For Jeffrey, it was a course she always wanted to teach. She loved its small size, enabling students to engage in a dialogue about the course materials and to get to know each other. "It’s so important for students to have a chance to be in a small class early in their degree," she says. "For many students, it’s a completely different experience than they’re used to. Most of their intro courses are some of the largest at the university."
The course relied heavily on guest speakers - faculty members, Indigenous Elders, Traditional Knowledge Keepers and others. Examples included Joe Pitawanakwat, an Anishinaabe plant medicine teacher from Wiikwemkoong First Nation on Manitoulin Island, who spoke to the class about plants as teachers and medicines.
Brenda Wastasecoot , an assistant professor at the Centre for Indigenous Studies, spoke about the importance of ceremony and culture as they relate to mental health. And Sylvia Plain, the owner and operator of the Great Lakes Canoe Journey Education Program from Aamjiwnaang First Nation, spoke about the role of traditional practices and physical activity in wellness.
"We heard from a new guest speaker every week, exposing us to a multitude of perspectives, ideologies and issues faced by Indigenous people in health care," says Allana Nakashook-Zettler , a third-year chemical engineering student who enrolled in the course to explore her own Inuit heritage.
"Their knowledge is invaluable - and to see the cultural competency and awareness demonstrated by the speakers, and Professor Jeffrey was amazing."
The course’s grading system didn’t include tests. "Tests are very culturally centric, and they really don’t work for some people," Jeffrey explains. "So I really focused on the assignment design. In a final assignment, I asked them to critically reflect on, ’How has this learning affected you’ What changed or surprised you about this learning journey? How will this inform your future self?’"
Much of that reflection came from a three-day field trip to a cultural teaching and learning facility run by Six Nations of the Grand River called Chiefswoods Park.
There, the students learned from Indigenous teachers about Indigenous history, plant ecology, medicinal plants and agriculture. The class also took part in traditional games including stickball, a precursor to lacrosse. According to World Lacrosse , stickball games were once major events that took place over several days, involving 100 to 100,000 players.
"It was welcome relief from some of the heavier material, and it was hilarious," Jeffrey says about playing the sport.
Another highlight was a tour of Seedkeeper’s Garden, owned and operated by the Mohawk writer, Terrylynn Brant. She mentors on food security, growing and preserving the heritage seeds of her people and revitalizing Indigenous agricultural ways.

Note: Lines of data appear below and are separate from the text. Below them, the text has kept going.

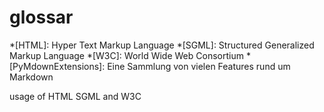 # glossar


*[HTML]: Hyper Text Markup Language
*[SGML]: Structured Generalized Markup Language
*[W3C]: World Wide Web Consortium
*[PyMdownExtensions]: Eine Sammlung von vielen Features rund um Markdown


usage of HTML SGML and W3C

"As a group, we prepared the soil for seedings by outlining the rows, hoeing and laying soil," Nakashook-Zettler says. "Then we planted corn seedlings of a type of corn she is working to revitalize, which was really impactful to me because it shows how resilient and hard at work Indigenous people are at maintaining cultural practices."
Sruthy Balakumar , a second-year life sciences student and member of St Michael’s College, says the field trip and the course will have a lasting impact.
"I will remember and use the skills I learned in this course through all aspects of my life," says Balakumar, who is studying human biology and cell and molecular biology, working towards a specialist in global health.
Through the course, she learned to look at medical issues through an Indigenous lens, she says. "As a global health major, this course has given me a better understanding of a variety of relevant topics to my field including neuroscience, research ethics, nutrition and mental health."
Jeffrey says teaching the course was a joy.
"To hear from Indigenous people in their own words, to take students out on the land for land-based education - we need to do more of that," she says.
"Seeing the student engagement, I was just so happy that it worked for them. And it worked for me. It was a transformative experience for all of us and that’s exactly what education should be."